Gender has no physical existence or meaning. It's a societal construct, a purely artificial idea.
Why were the words "male" and "female" used to describe these constructs then? Surely if a _new_ concept was made, _new_ words could be used for it and this whole crapshoot could be bypassed.
I think confusion and hatred were the goal of using that terminology.
So is the idea of pulsars,
You see how a different word is used for a different concept and different categorization/description?
New ideas arrive and displace old ideas because they have stronger evidence.
When the "new ideas" are by admitted by themselves as entirely socially constructed and don't necessarily have any bearing on reality, how can they ever be shown to be false if they are? without the ability to falsify a conjecture evidence is impossible (evidence are simply tests that could falsify a conjecture and have been done but have not, we prefer the conjectures that have had the most tests done of the most types but has yet to be shown to be false)

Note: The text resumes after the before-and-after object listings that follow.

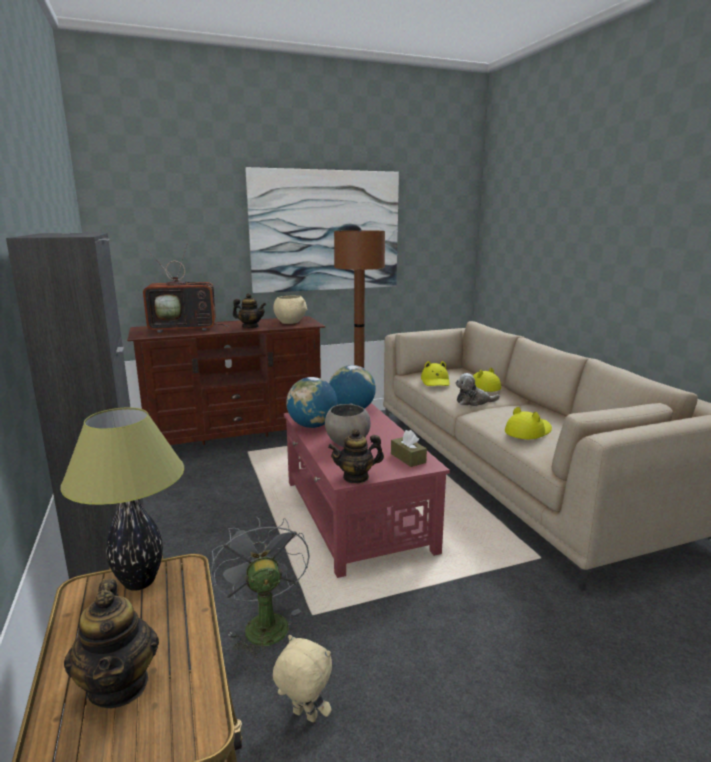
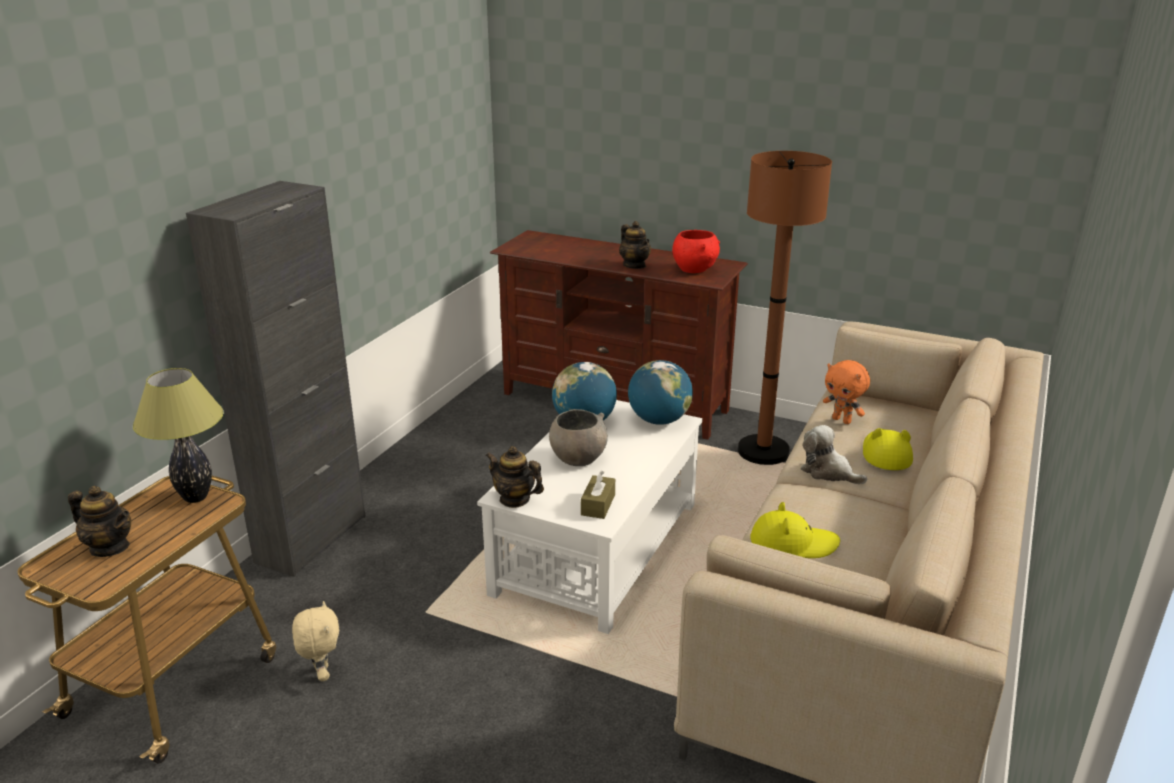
camera: 45 degrees right, 10 degrees up
teapot [64,579,159,708] -> teapot turned 90 degrees counterclockwise [68,486,131,557]
television [143,243,229,333] -> none
grey fan [211,516,310,658] -> none
picture [245,167,399,293] -> none
beige bowl [273,295,307,324] -> red bowl [672,230,720,273]
red coffee table [284,403,450,578] -> white coffee table [477,400,703,634]
yellow hat [421,361,450,386] -> orange plush toy [823,360,870,424]

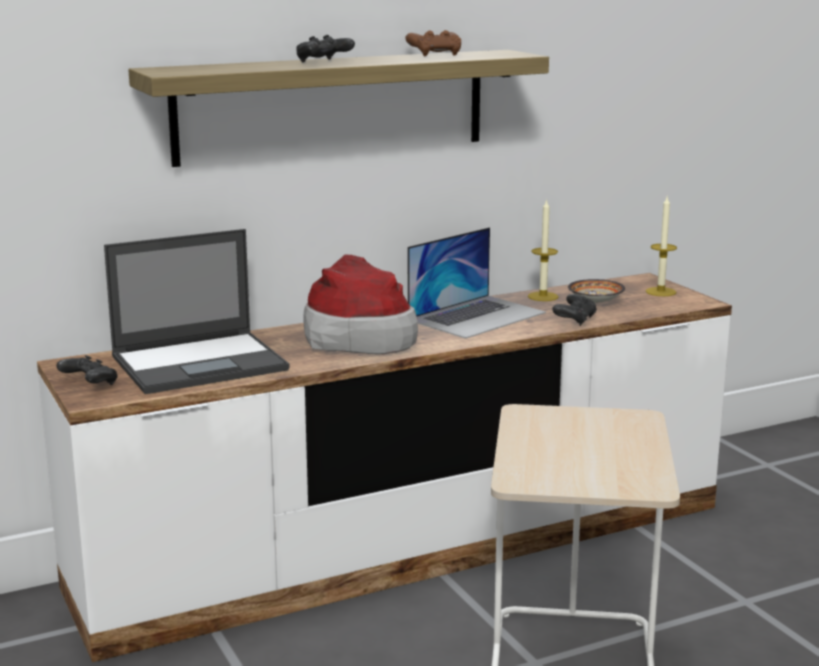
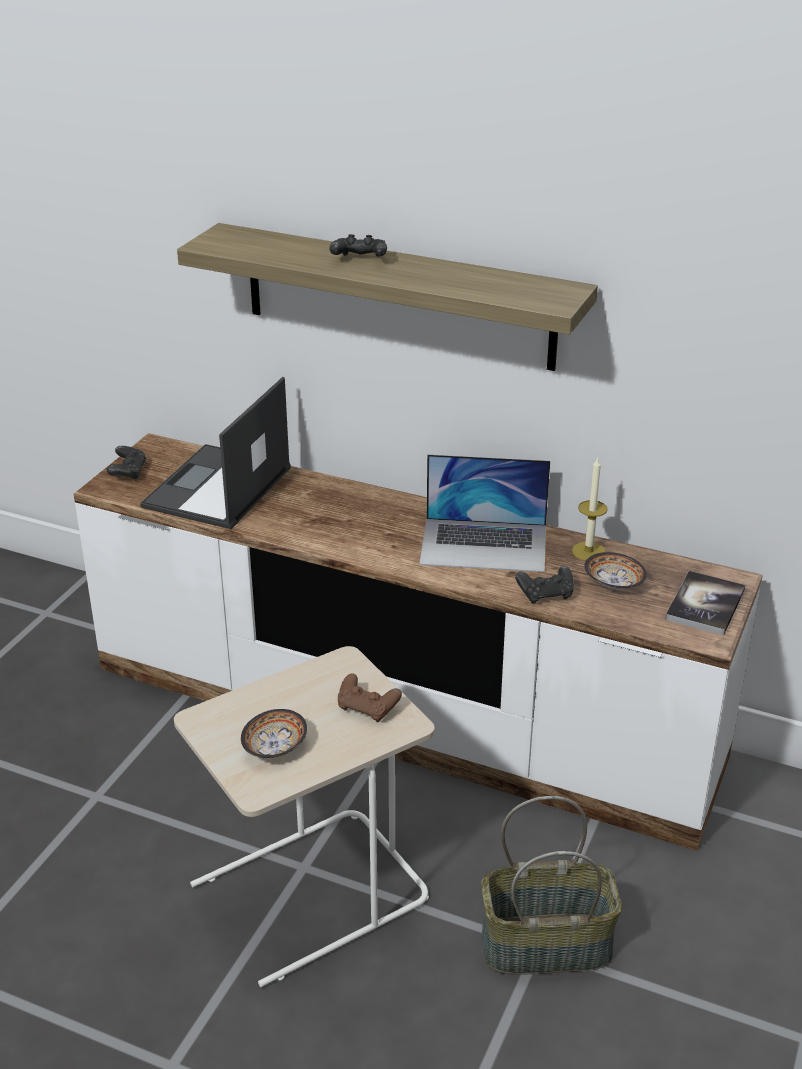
camera: 50 degrees right, 15 degrees up
laptop [104,229,290,394] -> laptop turned 90 degrees clockwise [140,377,291,529]
hat [303,254,418,354] -> none
brown game controller [405,30,461,56] -> brown game controller moved to [338,673,402,722]
candle [646,197,677,296] -> book [665,571,745,636]
none -> bowl [241,709,307,758]
none -> basket [481,796,622,975]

Well firstly - even if there was a "my gender is pizza" person- what exactly makes them wrong ?
This is the problem, the concept of what is being spoken about is so vague, so devoid of meaning that it can mean whatever people want.

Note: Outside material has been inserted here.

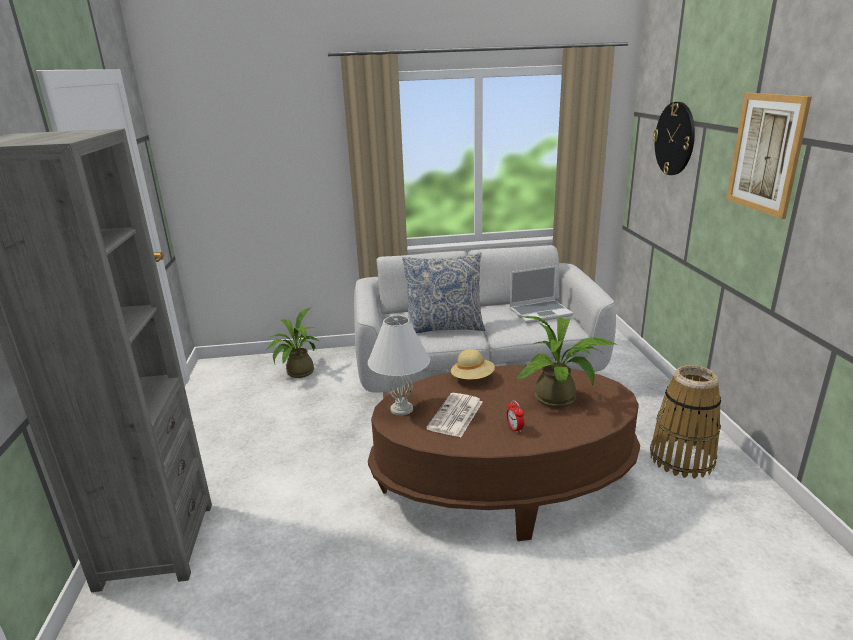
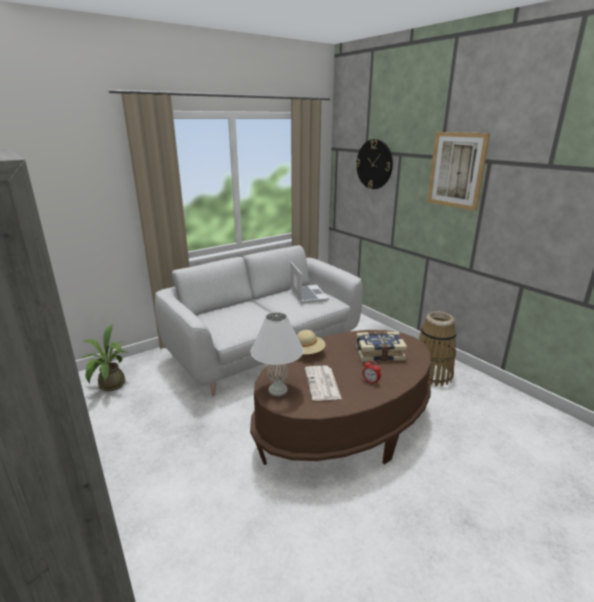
camera: 30 degrees left, 0 degrees up
pillow [402,253,485,333] -> none
laptop [509,265,573,323] -> laptop turned 60 degrees counterclockwise [290,262,329,304]
potted plant [515,316,617,408] -> book [355,332,407,362]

The use of male and female in such a way strips the words of conveying any actual meaning, and language is all the poorer for it. When people want to talk about things to do with aspects of males and females there is a whole boatload of unnecessary confusion which has been created.

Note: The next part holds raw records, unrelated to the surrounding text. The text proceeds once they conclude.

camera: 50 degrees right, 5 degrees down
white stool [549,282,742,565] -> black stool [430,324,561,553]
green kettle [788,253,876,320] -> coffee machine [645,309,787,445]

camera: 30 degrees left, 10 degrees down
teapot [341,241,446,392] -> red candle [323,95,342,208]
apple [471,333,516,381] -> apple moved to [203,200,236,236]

If the point of language is to convey meaning, things that reduce languages expressive ability work against it.
People can be however they want to be, but people should be able to call a spade a spade without offensive intent being assumed.
What about freedom of thought ?
People are free to think whatever they like, such as 2+2=58, but I am also free to point out to them that that is not the case. Freedom works both ways.
It's like people claiming the earth is only a few thousand years old, they are free to think that, I am free to think them silly and point out that current evidence is not in their favour and their preferred theory has epistemological issues.
It's like otherkin and wolfkin, people who honestly believe they are an animal in a humans body, they are free to think that, and I am free to point out to them that they are in fact human and that no evidence could ever be presented of a supernatural world because the claims aren't falsifiable.
Anyway, a more accurate analogy would be to say that intersex people are like red/green colourblind people. They may wear a red shirt and green pants together and believe they are wearing matching clothes. Just because red and green looks different to you - does it make them worthy of discrimination that it looks the same to them ?
Well for starters discrimination is simply the ability to discern the differences between things, if a person can tell the differences between things they are already discriminating.
There is a difference between discrimination and unfair treatment based on discriminating against someone on something based on irrelevant criteria.
People should be able to tell different things apart without it being assumed something nasty is being said. People should be able to tell a dolphin and a fish apart without having people say "dolphins are big enough and live in the sea, they should be called a fish"
There are standards, they may change, but I think it best for words to be at least capable of having descriptive power. Having something mean anything someone wants (the concept of gender identity) causes problems when people try to wield that as a weapon against people.
It all comes back to, if someone honestly thinks themselves a wolf in a humans body, they are more than welcome to continue to believe that, and I am more than welcome to still consider them potentially mentally ill and either keep my distance from them or try to figure out how/why they came to believe such a ridiculous thing.
We dress boys in blue and girls in pink, our great grandparents did it the other way around. Both groups believed they were dressing babies appropriately for their gender.
Appropriately for their "sex" not gender, how does a baby know if it identifies as a pizza yet?
Behavioural norms for sexes exist and have existed for a long time, they change over time too. I'd rather people go "oh, your boy looks good in pink" and be accepting of behaviours than start trying to claim the baby is now a different sex because of the clothes they are wearing.
Because gender is such a fungible concept to begin with society literally reversed it's idea of what colour goes with what gender in a mere 100 years and at all times during it most of them were fundamentalistically believing that they were preserving the correct social order !
"gender identity" as an abstract thing that can be anything at all has no meaning and can be whatever you want it to be, as you have been trying to say yourself for a fair bit. Society has had different expectations of the dress of the _sexes_ and that has changed significantly over the last 100 years, yes indeed.